There’s a post on Penny Arcade from a few weeks back which is complaining that a certain game Brütal Legend seems to masquerade as one type of game (ie. a Real Time Strategy game) while actually being something else (a third person action-RPG). The tone of the article is that games shouldn’t be mixing one type of gameplay with another, and the main complaint is that players have expectations of a game playing a certain way.

Personally, I feel this is a false problem caused by narrow-minded reviewers and fans. Games won’t get taken seriously until it’s accepted by both groups that they don’t exist merely to fit into pre-existing categories – although they certainly can choose to do so – but are individual creations and should be judged as such. There’s nothing wrong with genres as descriptive labels, as they carry a lot of useful semantics. What’s wrong is when they move from being descriptive to prescriptive.

Nobody complains that a film’s exact genre wasn’t explicitly specified before you watch it. Crossovers and variations are par for the course and often encouraged. Film reviewing and criticism moved past this single-genre categorisation long ago and a film’s entry on IMDB typically lists several genres for each individual film, reflecting the way in which different aspects are combined into each whole. Games should surely be seen in the same way.
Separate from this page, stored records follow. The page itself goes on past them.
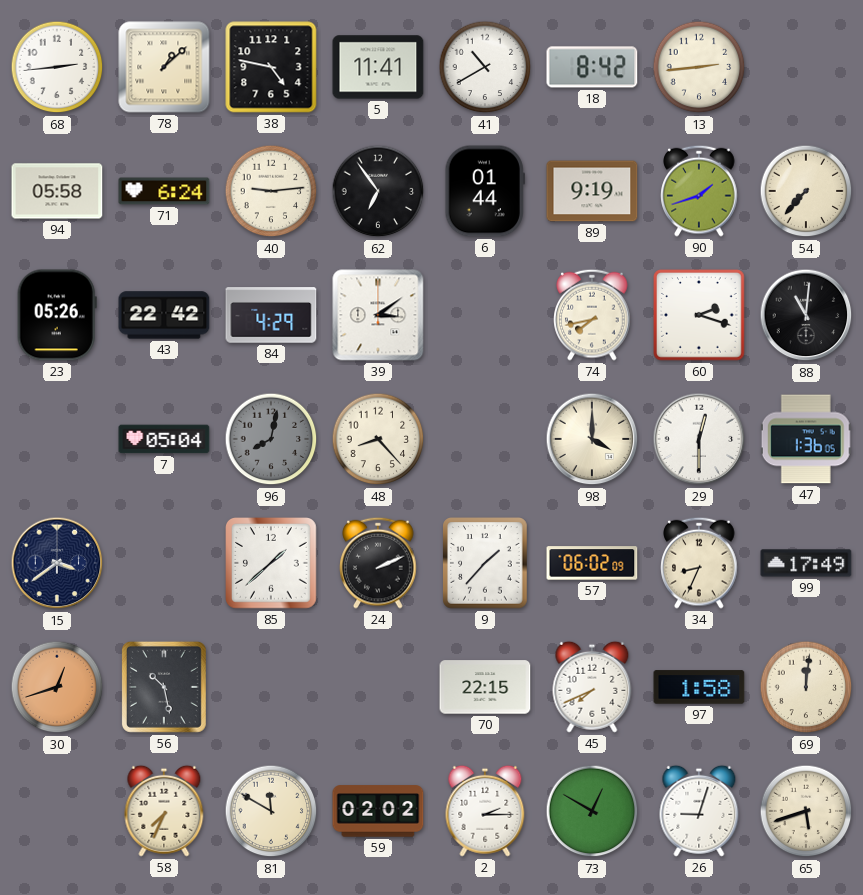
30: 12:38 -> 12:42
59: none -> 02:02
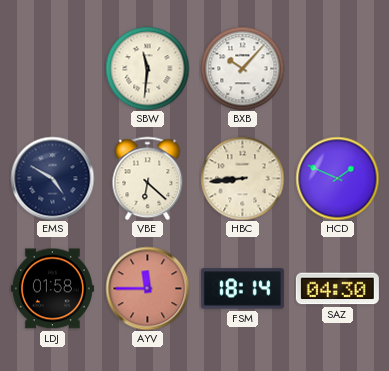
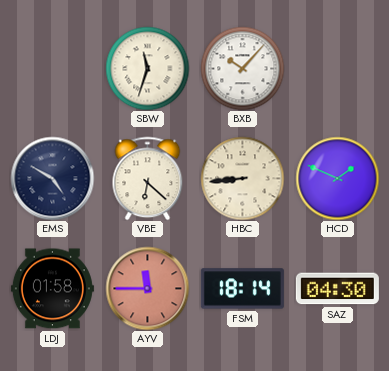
SBW: 11:31 -> 11:33
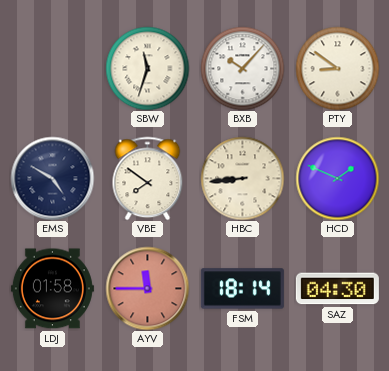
PTY: none -> 8:51
VBE: 6:22 -> 7:51
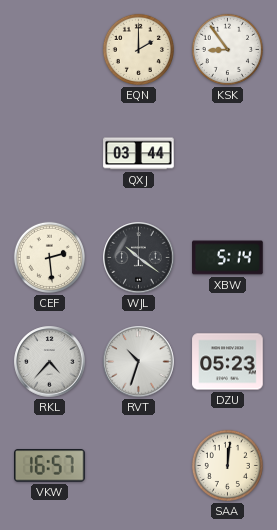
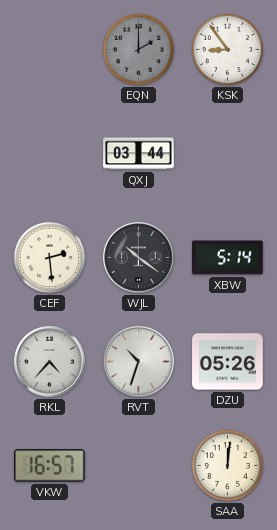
EQN dial: cream -> grey
DZU: 05:23 -> 05:26
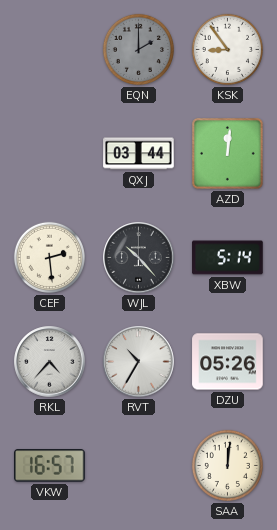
AZD: none -> 12:01
WJL: 10:21 -> 10:23
RVT: 10:33 -> 10:35
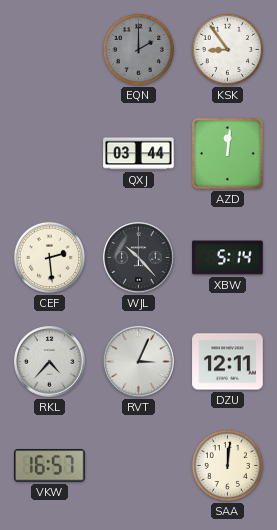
RVT: 10:35 -> 3:04
DZU: 05:26 -> 12:11
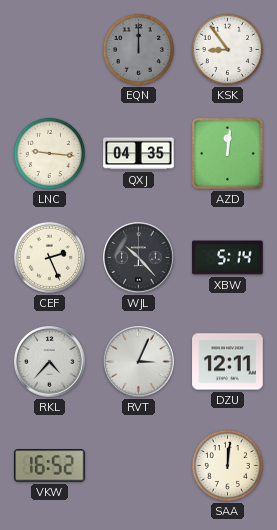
EQN: 2:00 -> 12:00
LNC: none -> 9:16
QXJ: 03:44 -> 04:35
CEF: 2:29 -> 2:26
VKW: 16:57 -> 16:52
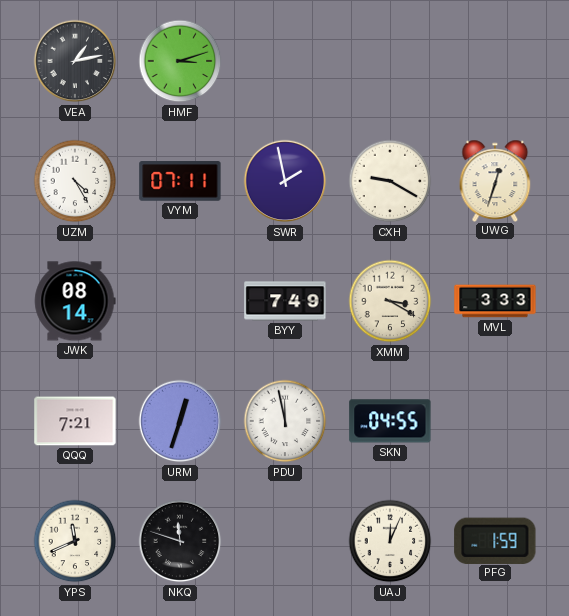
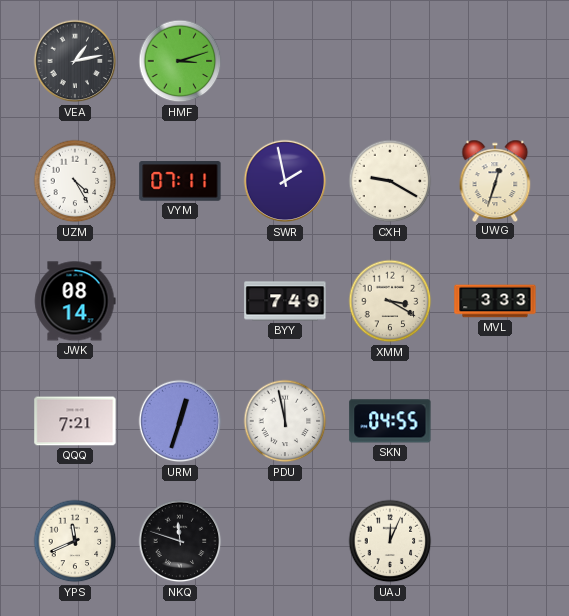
PFG: 1:59 -> none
Tycho at Penny Arcade should really know better and I am disappointed at his attitude, wanting to classify games as Either This Or That and not wanting people to experiment with crossover. Imagine if we’d thought that way 15 years ago. To paraphrase his quote towards the end of the article, “I love action games, but I don’t want to play an action game while I’m playing an strategy game”. Bye bye to the entire RTS genre then! Luckily, some people at the time noticed that although the strategy aspect did suffer a little, you gained something from the urgency of the action. And thus a new approach was born. Mixing a bit of this with a bit of that is how biology has improved species for millennia.

It’s arguable that in this case the tutorial doesn’t educate the player adequately and therefore gamers fall back to genre stereotypes, coming undone when they hit the boundaries of the metaphor. But it’s nobody’s job to explain a game in terms of other games or existing genres. If all games are to be presented and judged that way then we’re in for a boring future bereft of creativity where games can only borrow from within their genre to ‘innovate’ (if such a word could be said to apply). Cross-pollination between genres would seem to be frowned upon and God help those who might actually come up with a completely new game type. I don’t think that’s the future we want to see.